Le budget 2013 de l'Espagne annoncerait-il un renflouement international ?
L'Espagne a annoncé jeudi (27 septembre) un budget de crise pour 2013 qui se fondera surtout sur des réductions des dépenses. Nombreux sont ceux qui considèrent ces coupes comme une tentative de remplir les conditions d’un renflouement international.
L'Espagne a annoncé jeudi (27 septembre) un budget de crise pour 2013 qui se fondera surtout sur des réductions des dépenses. Nombreux sont ceux qui considèrent ces coupes comme une tentative de remplir les conditions d’un renflouement international.
Les budgets de différents ministères ont été réduits de 8,9 % en moyenne pour l'année prochaine et les salaires du secteur public ont été gelés pour la troisième année consécutive, alors que le premier ministre, Mariano Rajoy, se bat contre l'un des pires déficits de la zone euro.
« C'est un budget de crise qui devrait nous aider à sortir de la crise […] Dans ce budget, l'ajustement des dépenses est supérieur à celui des revenus », a déclaré la vice-présidente du gouvernement, Soraya Saenz de Santamaria, lors d'une conférence de presse à l'issue d'une réunion marathon de six heures.
Confronté à des manifestations contre l'austérité et à la menace de sécession de la Catalogne, une région riche du nord-ouest du pays, M. Rajoy résiste aux pressions de ses partenaires européens et des marchés qui le poussent à solliciter un renflouement. Les raisons de son refus sont qu'il s'inquiète pour sa souveraineté nationale et que le plus grand contributeur de l'UE, l'Allemagne, soutient que le pays n'a pas besoin d'aide.
Le budget sera examiné par le parlement samedi, mais les débats devraient durer pendant des semaines. Les 17 régions autonomes du pays doivent encore présenter leur budget et trouver 5 milliards d'euros supplémentaires d'ajustements pour atteindre les objectifs globaux de réduction du déficit public.
Les Catalans veulent leur indépendance
Madrid est en pourparlers avec l'UE sur les conditions d'une éventuelle aide qui permettrait à la Banque centrale européenne de lancer son programme d'achat d'obligations, ce qui ferait baisser les coûts d'emprunt insoutenables de l'Espagne.
L'incertitude sur la capacité de l'Espagne à contrôler les dépenses de ses gouvernements régionaux, qui représentent la moitié des dépenses publiques et pourraient mettre en péril l'objectif, s'est accentuée depuis que les Catalans réclament haut et fort leur indépendance.
Jeudi, le parlement de cette région autonome a voté sur l'organisation d'un référendum relatif à son indépendance, mais Mme Saenz de Santamaria a affirmé que la région devrait d'abord demander l'avis du reste du pays.
Les retraites, ciblées par la Commission européenne comme l'un des principaux axes de réforme, augmenteront de 1 % l'an prochain. D'ici la fin de l'année, le gouvernement annoncera une réforme visant à limiter les retraites anticipées et à revoir la soutenabilité du système, ce qui pourrait ouvrir la voie à un recul accéléré de l'âge de la retraite.
Le calendrier détaillé des réformes économiques va au-delà d’exigences de la Commission européenne et est un pas en avant ambitieux , a déclaré le haut fonctionnaire européen en charge des affaires économiques jeudi, en réponse à l'annonce du gouvernement.

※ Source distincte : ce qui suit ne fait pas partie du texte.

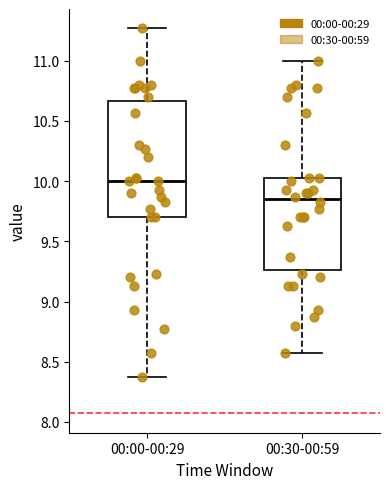

Where is the lower edge of the box for 00:30-00:59 on the y-axis? The values are not printed on the chart, so give them approximately, as read against the axis.

9.25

« Les réformes visent clairement certains des problèmes les plus pressants », a déclaré le commissaire aux affaires économiques et monétaires, Olli Rehn, dans un communiqué.
Tensions dans les villes
Les coupes budgétaires continuent de peser sur la vie des Espagnols et devraient faire l'objet de nouvelles manifestations. Ces manifestations gagnent en violence, la tension monte et la police a recours à la force pour disperser les foules.
Un quart des travailleurs espagnols sont sans emploi et des dizaines de milliers d'entre eux ont été expulsés de leur maison depuis l'éclatement de la bulle immobilière en 2008 et que le pays est entré dans sa quatrième année de crise économique.
L'image du premier ministre, tant dans son pays qu'à l'étranger, s'est rapidement détériorée depuis que son parti a remporté la majorité absolue au parlement en novembre dernier.
Les photos de M. Rajoy publiées dans les journaux, le montrant en train de fumer un cigare sur la Sixième Avenue à New York mercredi n'ont fait qu'alimenter les critiques des manifestants rassemblés à Madrid qui lui reprochent son attitude détachée face aux problèmes de l'Espagne.